Krystal mengerutkan kening heran. "Benarkah?"
Maudy berkacak pinggang dan menatap Krystal kesal. "Kau tidak percaya padaku? Oh ayolah! Aku tidak mungkin bercanda masalah ini! Sekarang, aku hanya punya kau dan Lavina di sini. Aku hanya bisa mengandalkanmu karena tidak mungkin mengandalkan Lavina sebab dia kakak kandung King."
"Gila. Paman dan keponakan ternyata sama saja." Decak Krystal seraya menggelengkan kepala heran.
Mata Maudy membola kaget. "Jadi, Damian juga memaksamu? Kau tidak ingin berusaha kabur darinya?"

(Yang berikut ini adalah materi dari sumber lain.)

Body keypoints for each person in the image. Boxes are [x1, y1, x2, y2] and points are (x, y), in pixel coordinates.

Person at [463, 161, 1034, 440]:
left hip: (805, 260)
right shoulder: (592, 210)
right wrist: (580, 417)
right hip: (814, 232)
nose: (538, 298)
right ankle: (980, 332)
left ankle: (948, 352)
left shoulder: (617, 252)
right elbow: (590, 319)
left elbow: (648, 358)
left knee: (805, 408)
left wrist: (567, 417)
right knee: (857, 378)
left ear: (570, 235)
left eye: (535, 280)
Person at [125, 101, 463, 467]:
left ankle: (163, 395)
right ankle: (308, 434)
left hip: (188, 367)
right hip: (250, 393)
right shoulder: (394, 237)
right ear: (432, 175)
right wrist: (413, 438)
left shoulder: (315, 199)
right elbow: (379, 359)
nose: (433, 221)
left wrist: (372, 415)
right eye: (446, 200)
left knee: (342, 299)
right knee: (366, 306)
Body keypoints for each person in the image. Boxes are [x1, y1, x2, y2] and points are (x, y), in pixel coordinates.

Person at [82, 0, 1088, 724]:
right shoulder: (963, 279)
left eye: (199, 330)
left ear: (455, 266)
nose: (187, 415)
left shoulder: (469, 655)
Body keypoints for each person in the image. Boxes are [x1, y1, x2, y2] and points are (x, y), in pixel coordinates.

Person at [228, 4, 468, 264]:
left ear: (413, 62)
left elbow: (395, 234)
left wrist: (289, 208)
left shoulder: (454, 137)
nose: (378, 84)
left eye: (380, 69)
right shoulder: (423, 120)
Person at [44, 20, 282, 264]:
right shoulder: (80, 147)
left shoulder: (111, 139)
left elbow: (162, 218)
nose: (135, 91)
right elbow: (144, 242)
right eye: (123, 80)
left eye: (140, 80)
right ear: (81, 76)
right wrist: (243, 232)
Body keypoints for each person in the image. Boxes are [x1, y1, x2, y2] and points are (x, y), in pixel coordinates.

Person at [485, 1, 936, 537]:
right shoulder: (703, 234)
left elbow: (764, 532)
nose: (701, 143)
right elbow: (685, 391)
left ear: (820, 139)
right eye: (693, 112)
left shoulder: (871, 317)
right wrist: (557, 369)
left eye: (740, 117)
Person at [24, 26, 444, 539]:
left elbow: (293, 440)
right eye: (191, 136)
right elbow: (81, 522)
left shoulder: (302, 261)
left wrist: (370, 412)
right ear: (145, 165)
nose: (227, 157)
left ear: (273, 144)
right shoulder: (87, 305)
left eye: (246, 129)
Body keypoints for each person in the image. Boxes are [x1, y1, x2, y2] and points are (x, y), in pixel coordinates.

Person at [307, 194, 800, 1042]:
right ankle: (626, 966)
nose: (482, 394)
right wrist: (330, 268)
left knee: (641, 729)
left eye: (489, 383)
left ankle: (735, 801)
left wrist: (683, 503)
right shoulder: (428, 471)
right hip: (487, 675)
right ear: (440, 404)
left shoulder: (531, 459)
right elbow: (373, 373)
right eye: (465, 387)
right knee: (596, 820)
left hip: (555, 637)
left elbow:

Krystal mengendikkan bahu cuek. "Untuk apa aku berusaha kabur kalau pada akhirnya berakhir sia-sia. Lebih baik aku berdamai dengan keadaan dan berusaha menerimanya."
"Kau tidak tertekan?"
"Tidak karena aku mencintainya."
Maudy mengacak rambutnya frustasi. Tentu saja Krystal tidak tertekan karena sudah jatuh cinta. Lantas bagaimanakah dengan dirinya?
"Bisakah kau menolongku? Aku tidak ingin tinggal bersamanya. Aku tidak nyaman di sana."
Krystal tersenyum prihatin. "Aku mau saja menolongmu tapi pikirkanlah konsekuensi yang akan kau hadapi kalau berhasil ditangkap olehnya."
Maudy terdiam seketika mendengar perkataan Krystal.
Semakin frustasi kala mengingat ancaman serius King.
"Arghh! Sudahlah!" Maudy duduk dengan kasar dan membenamkan wajahnya di meja.
'Kenapa hidupku bisa sesial ini?' batinnya sebal.
"Daripada berusaha kabur darinya, bukan kan lebih baik berusaha berdamai dengan keadaan?" Celetuk Krystal.
"Diamlah, Krystal. Kau tidak akan mengerti perasaanku karena kau memiliki perasaan padanya." Rengek Maudy kesal.
"Justru aku lebih tahu bagaimana perasaanmu dan tak ingin kau terjerumus ke dalam situasi berbahaya." Gumam Krystal pelan dan penuh arti.